In case you haven’t read it elsewhere, here’s the story being sold. The city of Harrisburg had this inefficient, money-losing incinerator since the 60s. Several mayors tried to address the issue but it started going deeper and deeper into the red. A political maneuver in the mid-1990s by the county within which the city is located exacerbated the issue by strongly favoring landfills over the incinerator. By 2003, the semi-public enterprise was over $104 million in debt.

That year, the city hired an inexperienced company to revamp the incinerator, at what was expected to be $77 million. Eventually, the contractor fumbled through the project so badly, it ended up delivering it late, at with cost overruns that brought the price tag to $130 million, and so badly implemented as to be almost worthless. The city was left holding the bag, with an incinerator worse than the one it had before 2003 and twice the amount of debt to show for it. Fiscal ruin or bankruptcy were inevitable.

That’s the story you’ll hear, like the ones about the undocumented unemployed that were loading up on liar’s loans to buy luxury condos, of the borrower being reckless, stupid and foolish.

The story you might not hear, is the one that lists the lenders’ sins. Because it doesn’t square neatly with the image of the bumbling politicians messing everything up, you might not hear about how, back in 1993, the New York bond rating agencies pushed the city to move from directly owning the incinerator to creating an independent authority to run it, which saddled debt on the plant and made it easier for the political fiasco of the mid-1990s to come about. The story you might not hear is how those same rating agencies gave excellent grades to that authority they’d midwifed, allowing them to issue $125 in bonds for a project that, in the rosiest of all projections, would take decades to make up for that amount of money.

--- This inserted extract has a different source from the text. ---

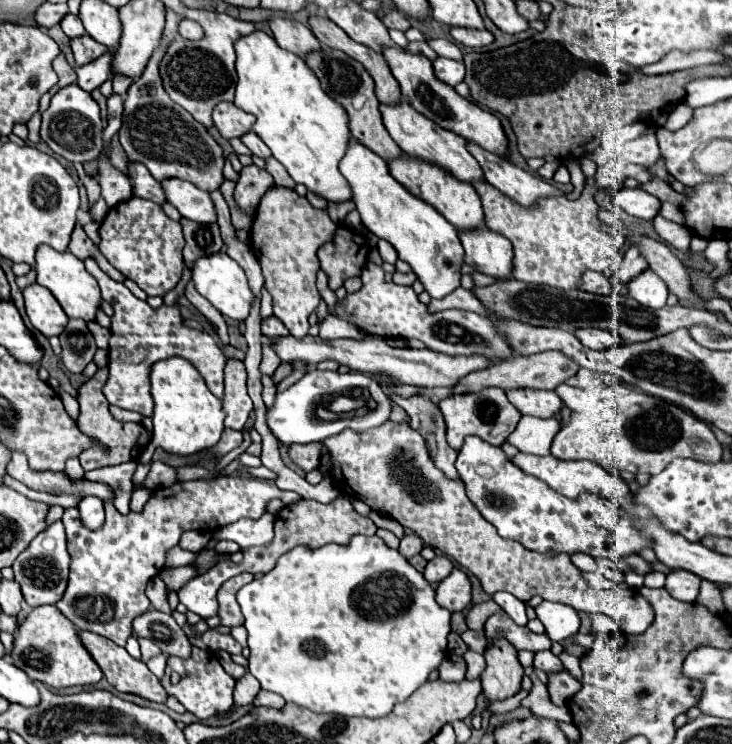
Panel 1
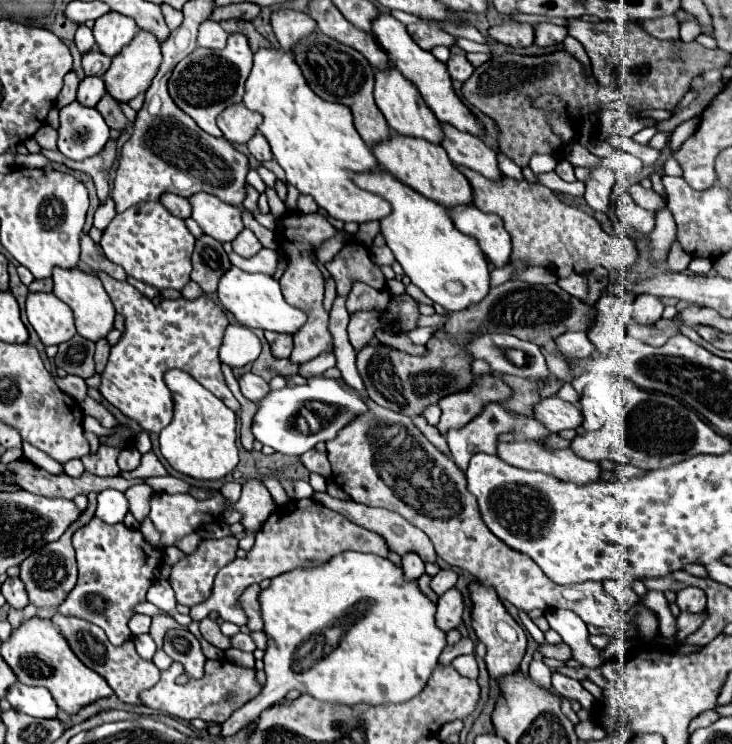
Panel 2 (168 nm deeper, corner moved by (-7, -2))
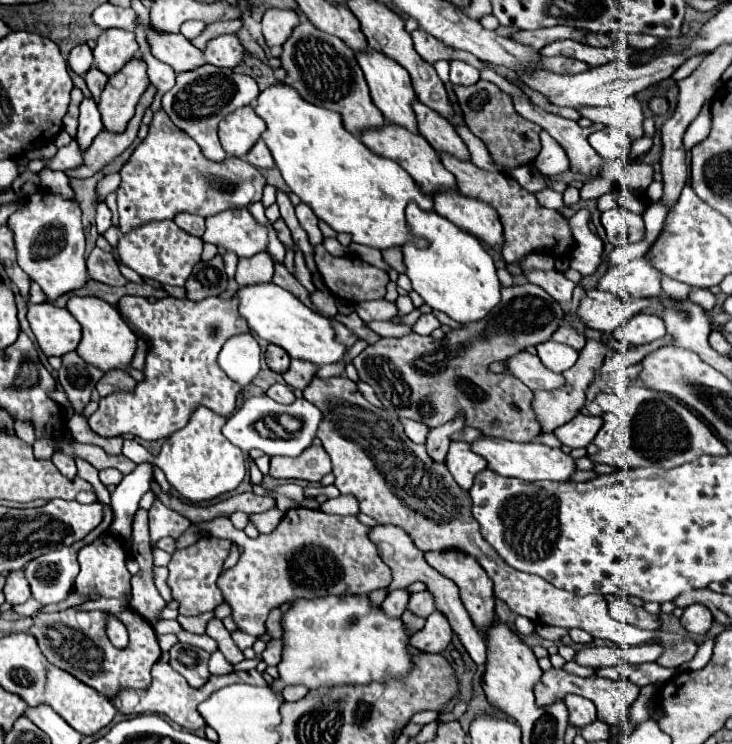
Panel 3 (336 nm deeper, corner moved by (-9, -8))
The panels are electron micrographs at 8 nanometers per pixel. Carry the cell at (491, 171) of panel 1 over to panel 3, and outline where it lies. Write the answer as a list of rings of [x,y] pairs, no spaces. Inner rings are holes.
[[[415,100],[411,106],[415,110],[419,134],[433,146],[433,150],[449,152],[449,154],[453,154],[453,156],[457,156],[461,160],[469,160],[467,146],[457,136],[455,128],[447,122],[447,118],[443,118],[439,112],[427,108],[419,100]]]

You might not hear about the banks that underwrote the bonds in spite of knowing the company that had been awarded the contract was an amateurish outfit with no performance insurance (the last being something the lenders, but not the borrowers, knew). You might not hear about the $25 million loan made when the project was already sinking, a punitive loan made to the Authority without the city’s knowledge, something akin to the bank giving daddy a second mortgage on the house without asking mommy.

In the case of the City of Harrisburg, the city council had enough. Yes, it could have submitted to a state-sponsored plan to deal with the debt, which would have jacked up local property taxes and frozen spending. Yes, it could have sold off parking meter collection rights, a crown jewel in municipal revenues, for the pittance it was being offered. It could have, in a word, allowed itself to be shamed.

Instead, the council chose bankruptcy (and the court battles that will entail) over surrender.

“We’re not incompetent,” Councilwoman Susan Brown-Wilson told Bloomberg News, “We’re just not going to let you run us over with the train anymore,” referring to state bureacrats pressuring the city to give up control of its finances and creditors knocking at the door.

And just like that, the town of Harrisburg decided it was not going to buy into the tradition of shaming the borrower when things go bad, and instead was going back to a much older American tradition: “Forget you. Sue me.”